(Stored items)
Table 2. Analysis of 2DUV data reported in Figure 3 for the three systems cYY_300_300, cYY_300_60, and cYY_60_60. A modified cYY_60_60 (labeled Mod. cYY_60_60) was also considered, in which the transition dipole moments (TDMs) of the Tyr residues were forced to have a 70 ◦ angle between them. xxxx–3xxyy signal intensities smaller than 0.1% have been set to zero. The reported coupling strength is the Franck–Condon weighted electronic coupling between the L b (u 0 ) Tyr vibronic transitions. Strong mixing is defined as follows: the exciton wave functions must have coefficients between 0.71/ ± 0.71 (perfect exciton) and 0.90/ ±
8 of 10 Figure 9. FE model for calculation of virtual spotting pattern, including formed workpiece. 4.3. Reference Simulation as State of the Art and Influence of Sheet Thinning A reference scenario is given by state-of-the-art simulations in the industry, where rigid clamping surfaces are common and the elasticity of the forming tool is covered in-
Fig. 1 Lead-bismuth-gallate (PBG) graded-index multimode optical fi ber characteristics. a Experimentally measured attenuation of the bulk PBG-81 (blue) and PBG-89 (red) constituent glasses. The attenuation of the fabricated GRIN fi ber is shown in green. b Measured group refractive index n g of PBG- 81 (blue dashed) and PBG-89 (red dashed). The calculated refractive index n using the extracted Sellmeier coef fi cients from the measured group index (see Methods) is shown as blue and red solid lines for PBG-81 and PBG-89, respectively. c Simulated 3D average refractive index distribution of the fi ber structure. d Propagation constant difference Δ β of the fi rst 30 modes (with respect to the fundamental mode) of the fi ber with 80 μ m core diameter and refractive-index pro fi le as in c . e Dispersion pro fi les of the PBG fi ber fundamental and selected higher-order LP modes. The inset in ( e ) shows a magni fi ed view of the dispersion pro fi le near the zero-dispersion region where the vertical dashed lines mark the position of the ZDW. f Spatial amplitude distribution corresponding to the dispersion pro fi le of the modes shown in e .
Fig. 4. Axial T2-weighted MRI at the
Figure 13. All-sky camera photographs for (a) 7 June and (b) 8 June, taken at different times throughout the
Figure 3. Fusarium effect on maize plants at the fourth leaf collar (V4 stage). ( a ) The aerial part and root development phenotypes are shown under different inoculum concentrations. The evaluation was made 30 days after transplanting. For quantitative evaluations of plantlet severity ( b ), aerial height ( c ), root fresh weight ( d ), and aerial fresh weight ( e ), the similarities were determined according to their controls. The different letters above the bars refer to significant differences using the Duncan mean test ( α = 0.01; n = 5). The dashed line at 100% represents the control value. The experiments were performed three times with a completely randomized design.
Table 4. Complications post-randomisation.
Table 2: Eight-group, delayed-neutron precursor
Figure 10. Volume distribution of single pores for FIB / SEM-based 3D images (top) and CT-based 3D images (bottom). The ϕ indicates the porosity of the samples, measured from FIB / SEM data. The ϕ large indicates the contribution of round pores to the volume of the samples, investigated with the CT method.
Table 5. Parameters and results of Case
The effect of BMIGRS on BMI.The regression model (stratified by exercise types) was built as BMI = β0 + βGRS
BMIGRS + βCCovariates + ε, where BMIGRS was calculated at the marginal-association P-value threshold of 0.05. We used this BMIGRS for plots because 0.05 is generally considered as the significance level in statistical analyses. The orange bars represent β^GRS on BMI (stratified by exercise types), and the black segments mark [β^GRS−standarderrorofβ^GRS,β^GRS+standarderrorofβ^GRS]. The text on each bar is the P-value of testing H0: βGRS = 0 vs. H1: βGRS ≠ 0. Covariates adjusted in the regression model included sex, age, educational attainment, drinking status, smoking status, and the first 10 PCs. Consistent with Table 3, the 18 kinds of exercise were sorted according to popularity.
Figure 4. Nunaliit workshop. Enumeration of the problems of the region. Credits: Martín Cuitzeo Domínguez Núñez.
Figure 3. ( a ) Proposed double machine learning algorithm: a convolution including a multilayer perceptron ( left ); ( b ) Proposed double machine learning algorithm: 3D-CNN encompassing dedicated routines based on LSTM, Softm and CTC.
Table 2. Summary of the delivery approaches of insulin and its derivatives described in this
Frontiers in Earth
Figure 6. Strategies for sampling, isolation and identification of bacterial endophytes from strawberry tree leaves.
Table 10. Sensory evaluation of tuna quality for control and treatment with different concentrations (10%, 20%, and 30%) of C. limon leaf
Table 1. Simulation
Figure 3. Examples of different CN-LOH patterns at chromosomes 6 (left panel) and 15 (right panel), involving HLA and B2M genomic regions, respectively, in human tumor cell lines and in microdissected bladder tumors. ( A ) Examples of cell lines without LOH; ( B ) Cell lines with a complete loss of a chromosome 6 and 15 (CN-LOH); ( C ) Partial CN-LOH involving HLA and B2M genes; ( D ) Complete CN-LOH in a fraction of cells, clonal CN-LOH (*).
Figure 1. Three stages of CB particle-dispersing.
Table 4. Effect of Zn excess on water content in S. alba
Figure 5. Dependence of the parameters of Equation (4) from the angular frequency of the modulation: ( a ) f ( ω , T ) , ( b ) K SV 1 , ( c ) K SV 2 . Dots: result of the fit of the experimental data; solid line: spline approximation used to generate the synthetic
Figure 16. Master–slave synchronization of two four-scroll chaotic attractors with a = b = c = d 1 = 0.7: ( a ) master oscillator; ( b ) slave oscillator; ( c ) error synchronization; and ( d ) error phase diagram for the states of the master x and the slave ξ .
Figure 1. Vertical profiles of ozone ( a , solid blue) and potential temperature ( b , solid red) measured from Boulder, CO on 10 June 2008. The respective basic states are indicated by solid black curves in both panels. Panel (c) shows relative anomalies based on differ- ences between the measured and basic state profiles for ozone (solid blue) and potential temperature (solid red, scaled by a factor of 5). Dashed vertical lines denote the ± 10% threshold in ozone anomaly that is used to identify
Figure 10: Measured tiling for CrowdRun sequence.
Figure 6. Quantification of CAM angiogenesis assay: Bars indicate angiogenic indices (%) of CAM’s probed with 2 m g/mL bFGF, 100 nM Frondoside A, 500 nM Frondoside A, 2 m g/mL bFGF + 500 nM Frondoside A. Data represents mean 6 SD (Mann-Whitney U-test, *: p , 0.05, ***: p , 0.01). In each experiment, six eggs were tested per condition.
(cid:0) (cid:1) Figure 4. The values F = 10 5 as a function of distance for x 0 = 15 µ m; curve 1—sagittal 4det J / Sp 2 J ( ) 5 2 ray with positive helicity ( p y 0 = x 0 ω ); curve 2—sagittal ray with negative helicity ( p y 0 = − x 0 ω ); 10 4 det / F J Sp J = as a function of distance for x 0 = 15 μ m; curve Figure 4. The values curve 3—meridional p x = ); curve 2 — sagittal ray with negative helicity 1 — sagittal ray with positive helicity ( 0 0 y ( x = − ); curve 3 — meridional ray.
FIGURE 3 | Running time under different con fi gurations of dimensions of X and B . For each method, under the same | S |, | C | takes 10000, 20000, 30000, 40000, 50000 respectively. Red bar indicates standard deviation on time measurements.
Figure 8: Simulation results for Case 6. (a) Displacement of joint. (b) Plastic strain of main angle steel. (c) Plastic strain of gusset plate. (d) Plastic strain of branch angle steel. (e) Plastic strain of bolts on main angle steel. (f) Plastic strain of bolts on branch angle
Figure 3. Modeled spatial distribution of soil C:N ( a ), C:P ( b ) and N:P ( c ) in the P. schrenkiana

### [Assignment]
Check the entries above for the word "concentrations" and copy every line where it turns up.

### [Finished task]
Figure 3. Fusarium effect on maize plants at the fourth leaf collar (V4 stage). ( a ) The aerial part and root development phenotypes are shown under different inoculum concentrations. The evaluation was made 30 days after transplanting. For quantitative evaluations of plantlet severity ( b ), aerial height ( c ), root fresh weight ( d ), and aerial fresh weight ( e ), the similarities were determined according to their controls. The different letters above the bars refer to significant differences using the Duncan mean test ( α = 0.01; n = 5). The dashed line at 100% represents the control value. The experiments were performed three times with a completely randomized design.
Table 10. Sensory evaluation of tuna quality for control and treatment with different concentrations (10%, 20%, and 30%) of C. limon leaf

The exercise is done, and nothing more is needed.